**Instructions for the task**
The full listing needs to be output exactly.

--- START ---

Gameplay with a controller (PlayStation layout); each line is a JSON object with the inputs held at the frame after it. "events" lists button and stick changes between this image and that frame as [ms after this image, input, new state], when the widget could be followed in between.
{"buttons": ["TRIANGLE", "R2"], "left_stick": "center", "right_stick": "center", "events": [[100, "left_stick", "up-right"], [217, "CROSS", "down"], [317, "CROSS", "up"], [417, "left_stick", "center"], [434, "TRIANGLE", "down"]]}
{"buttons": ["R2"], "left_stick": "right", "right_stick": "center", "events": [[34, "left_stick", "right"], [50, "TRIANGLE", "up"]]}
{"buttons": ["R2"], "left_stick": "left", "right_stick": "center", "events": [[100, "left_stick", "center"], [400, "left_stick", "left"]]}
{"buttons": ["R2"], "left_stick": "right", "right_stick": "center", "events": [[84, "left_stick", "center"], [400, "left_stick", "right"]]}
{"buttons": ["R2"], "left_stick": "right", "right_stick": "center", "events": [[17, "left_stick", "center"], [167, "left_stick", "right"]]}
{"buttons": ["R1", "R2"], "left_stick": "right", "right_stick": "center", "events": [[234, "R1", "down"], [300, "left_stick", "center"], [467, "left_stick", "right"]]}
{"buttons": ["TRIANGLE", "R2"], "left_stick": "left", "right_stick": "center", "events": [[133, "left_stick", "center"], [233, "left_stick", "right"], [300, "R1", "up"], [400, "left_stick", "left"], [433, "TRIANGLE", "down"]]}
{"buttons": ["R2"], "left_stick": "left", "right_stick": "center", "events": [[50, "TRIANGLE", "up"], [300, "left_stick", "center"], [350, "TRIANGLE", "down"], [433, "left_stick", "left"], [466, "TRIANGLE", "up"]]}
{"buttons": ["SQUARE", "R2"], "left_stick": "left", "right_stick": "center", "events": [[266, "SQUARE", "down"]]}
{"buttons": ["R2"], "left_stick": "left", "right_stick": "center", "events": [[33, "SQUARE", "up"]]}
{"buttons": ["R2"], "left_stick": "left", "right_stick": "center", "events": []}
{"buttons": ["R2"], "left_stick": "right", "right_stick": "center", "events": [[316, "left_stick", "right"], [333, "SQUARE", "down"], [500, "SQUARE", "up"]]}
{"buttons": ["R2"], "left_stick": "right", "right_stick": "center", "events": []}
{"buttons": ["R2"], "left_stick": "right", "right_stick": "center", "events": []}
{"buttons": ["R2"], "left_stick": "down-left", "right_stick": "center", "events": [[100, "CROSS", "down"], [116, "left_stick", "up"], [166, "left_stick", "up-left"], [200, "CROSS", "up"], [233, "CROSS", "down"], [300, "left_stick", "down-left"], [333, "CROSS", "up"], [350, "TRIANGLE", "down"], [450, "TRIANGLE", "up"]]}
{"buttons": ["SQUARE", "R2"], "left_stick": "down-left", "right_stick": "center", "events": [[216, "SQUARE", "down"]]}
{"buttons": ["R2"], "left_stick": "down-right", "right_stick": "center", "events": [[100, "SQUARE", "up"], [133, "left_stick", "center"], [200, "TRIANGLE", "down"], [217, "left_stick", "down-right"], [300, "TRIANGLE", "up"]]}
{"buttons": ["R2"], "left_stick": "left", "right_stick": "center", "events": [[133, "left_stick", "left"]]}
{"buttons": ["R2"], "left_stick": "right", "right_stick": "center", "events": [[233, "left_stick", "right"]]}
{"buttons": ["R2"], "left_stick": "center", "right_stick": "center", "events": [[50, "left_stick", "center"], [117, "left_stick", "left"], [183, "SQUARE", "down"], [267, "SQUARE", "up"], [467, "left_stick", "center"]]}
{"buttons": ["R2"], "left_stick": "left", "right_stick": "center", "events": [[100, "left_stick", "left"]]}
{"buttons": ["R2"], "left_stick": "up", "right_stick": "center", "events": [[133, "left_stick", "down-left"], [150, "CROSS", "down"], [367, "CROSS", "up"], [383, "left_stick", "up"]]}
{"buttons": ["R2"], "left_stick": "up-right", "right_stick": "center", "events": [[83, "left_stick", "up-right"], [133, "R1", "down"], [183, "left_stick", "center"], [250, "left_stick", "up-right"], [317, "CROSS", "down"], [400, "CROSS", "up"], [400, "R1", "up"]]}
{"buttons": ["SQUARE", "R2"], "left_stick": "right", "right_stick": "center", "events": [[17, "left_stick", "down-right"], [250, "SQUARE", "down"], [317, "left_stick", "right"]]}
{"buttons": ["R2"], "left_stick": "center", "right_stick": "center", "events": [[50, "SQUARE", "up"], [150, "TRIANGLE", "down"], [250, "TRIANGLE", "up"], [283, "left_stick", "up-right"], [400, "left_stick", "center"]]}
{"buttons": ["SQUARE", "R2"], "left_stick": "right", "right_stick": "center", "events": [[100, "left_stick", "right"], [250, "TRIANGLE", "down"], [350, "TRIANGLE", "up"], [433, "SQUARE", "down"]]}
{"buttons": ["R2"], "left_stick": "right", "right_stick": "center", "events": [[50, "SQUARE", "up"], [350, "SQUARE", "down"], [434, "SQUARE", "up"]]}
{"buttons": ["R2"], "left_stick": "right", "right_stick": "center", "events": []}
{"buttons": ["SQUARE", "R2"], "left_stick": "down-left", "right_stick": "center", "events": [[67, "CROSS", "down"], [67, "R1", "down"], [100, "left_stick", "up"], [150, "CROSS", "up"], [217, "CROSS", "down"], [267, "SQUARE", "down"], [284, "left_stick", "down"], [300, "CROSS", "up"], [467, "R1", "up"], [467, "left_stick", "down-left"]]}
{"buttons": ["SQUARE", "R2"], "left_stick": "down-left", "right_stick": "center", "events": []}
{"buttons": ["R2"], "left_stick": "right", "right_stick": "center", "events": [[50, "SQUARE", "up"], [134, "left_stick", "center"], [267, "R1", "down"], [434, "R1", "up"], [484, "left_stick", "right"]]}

--- END ---

**Answer space**
Gameplay with a controller (PlayStation layout); each line is a JSON object with the inputs held at the frame after it. "events" lists button and stick changes between this image and that frame as [ms after this image, input, new state], when the widget could be followed in between.
{"buttons": ["TRIANGLE", "R2"], "left_stick": "center", "right_stick": "center", "events": [[100, "left_stick", "up-right"], [217, "CROSS", "down"], [317, "CROSS", "up"], [417, "left_stick", "center"], [434, "TRIANGLE", "down"]]}
{"buttons": ["R2"], "left_stick": "right", "right_stick": "center", "events": [[34, "left_stick", "right"], [50, "TRIANGLE", "up"]]}
{"buttons": ["R2"], "left_stick": "left", "right_stick": "center", "events": [[100, "left_stick", "center"], [400, "left_stick", "left"]]}
{"buttons": ["R2"], "left_stick": "right", "right_stick": "center", "events": [[84, "left_stick", "center"], [400, "left_stick", "right"]]}
{"buttons": ["R2"], "left_stick": "right", "right_stick": "center", "events": [[17, "left_stick", "center"], [167, "left_stick", "right"]]}
{"buttons": ["R1", "R2"], "left_stick": "right", "right_stick": "center", "events": [[234, "R1", "down"], [300, "left_stick", "center"], [467, "left_stick", "right"]]}
{"buttons": ["TRIANGLE", "R2"], "left_stick": "left", "right_stick": "center", "events": [[133, "left_stick", "center"], [233, "left_stick", "right"], [300, "R1", "up"], [400, "left_stick", "left"], [433, "TRIANGLE", "down"]]}
{"buttons": ["R2"], "left_stick": "left", "right_stick": "center", "events": [[50, "TRIANGLE", "up"], [300, "left_stick", "center"], [350, "TRIANGLE", "down"], [433, "left_stick", "left"], [466, "TRIANGLE", "up"]]}
{"buttons": ["SQUARE", "R2"], "left_stick": "left", "right_stick": "center", "events": [[266, "SQUARE", "down"]]}
{"buttons": ["R2"], "left_stick": "left", "right_stick": "center", "events": [[33, "SQUARE", "up"]]}
{"buttons": ["R2"], "left_stick": "left", "right_stick": "center", "events": []}
{"buttons": ["R2"], "left_stick": "right", "right_stick": "center", "events": [[316, "left_stick", "right"], [333, "SQUARE", "down"], [500, "SQUARE", "up"]]}
{"buttons": ["R2"], "left_stick": "right", "right_stick": "center", "events": []}
{"buttons": ["R2"], "left_stick": "right", "right_stick": "center", "events": []}
{"buttons": ["R2"], "left_stick": "down-left", "right_stick": "center", "events": [[100, "CROSS", "down"], [116, "left_stick", "up"], [166, "left_stick", "up-left"], [200, "CROSS", "up"], [233, "CROSS", "down"], [300, "left_stick", "down-left"], [333, "CROSS", "up"], [350, "TRIANGLE", "down"], [450, "TRIANGLE", "up"]]}
{"buttons": ["SQUARE", "R2"], "left_stick": "down-left", "right_stick": "center", "events": [[216, "SQUARE", "down"]]}
{"buttons": ["R2"], "left_stick": "down-right", "right_stick": "center", "events": [[100, "SQUARE", "up"], [133, "left_stick", "center"], [200, "TRIANGLE", "down"], [217, "left_stick", "down-right"], [300, "TRIANGLE", "up"]]}
{"buttons": ["R2"], "left_stick": "left", "right_stick": "center", "events": [[133, "left_stick", "left"]]}
{"buttons": ["R2"], "left_stick": "right", "right_stick": "center", "events": [[233, "left_stick", "right"]]}
{"buttons": ["R2"], "left_stick": "center", "right_stick": "center", "events": [[50, "left_stick", "center"], [117, "left_stick", "left"], [183, "SQUARE", "down"], [267, "SQUARE", "up"], [467, "left_stick", "center"]]}
{"buttons": ["R2"], "left_stick": "left", "right_stick": "center", "events": [[100, "left_stick", "left"]]}
{"buttons": ["R2"], "left_stick": "up", "right_stick": "center", "events": [[133, "left_stick", "down-left"], [150, "CROSS", "down"], [367, "CROSS", "up"], [383, "left_stick", "up"]]}
{"buttons": ["R2"], "left_stick": "up-right", "right_stick": "center", "events": [[83, "left_stick", "up-right"], [133, "R1", "down"], [183, "left_stick", "center"], [250, "left_stick", "up-right"], [317, "CROSS", "down"], [400, "CROSS", "up"], [400, "R1", "up"]]}
{"buttons": ["SQUARE", "R2"], "left_stick": "right", "right_stick": "center", "events": [[17, "left_stick", "down-right"], [250, "SQUARE", "down"], [317, "left_stick", "right"]]}
{"buttons": ["R2"], "left_stick": "center", "right_stick": "center", "events": [[50, "SQUARE", "up"], [150, "TRIANGLE", "down"], [250, "TRIANGLE", "up"], [283, "left_stick", "up-right"], [400, "left_stick", "center"]]}
{"buttons": ["SQUARE", "R2"], "left_stick": "right", "right_stick": "center", "events": [[100, "left_stick", "right"], [250, "TRIANGLE", "down"], [350, "TRIANGLE", "up"], [433, "SQUARE", "down"]]}
{"buttons": ["R2"], "left_stick": "right", "right_stick": "center", "events": [[50, "SQUARE", "up"], [350, "SQUARE", "down"], [434, "SQUARE", "up"]]}
{"buttons": ["R2"], "left_stick": "right", "right_stick": "center", "events": []}
{"buttons": ["SQUARE", "R2"], "left_stick": "down-left", "right_stick": "center", "events": [[67, "CROSS", "down"], [67, "R1", "down"], [100, "left_stick", "up"], [150, "CROSS", "up"], [217, "CROSS", "down"], [267, "SQUARE", "down"], [284, "left_stick", "down"], [300, "CROSS", "up"], [467, "R1", "up"], [467, "left_stick", "down-left"]]}
{"buttons": ["SQUARE", "R2"], "left_stick": "down-left", "right_stick": "center", "events": []}
{"buttons": ["R2"], "left_stick": "right", "right_stick": "center", "events": [[50, "SQUARE", "up"], [134, "left_stick", "center"], [267, "R1", "down"], [434, "R1", "up"], [484, "left_stick", "right"]]}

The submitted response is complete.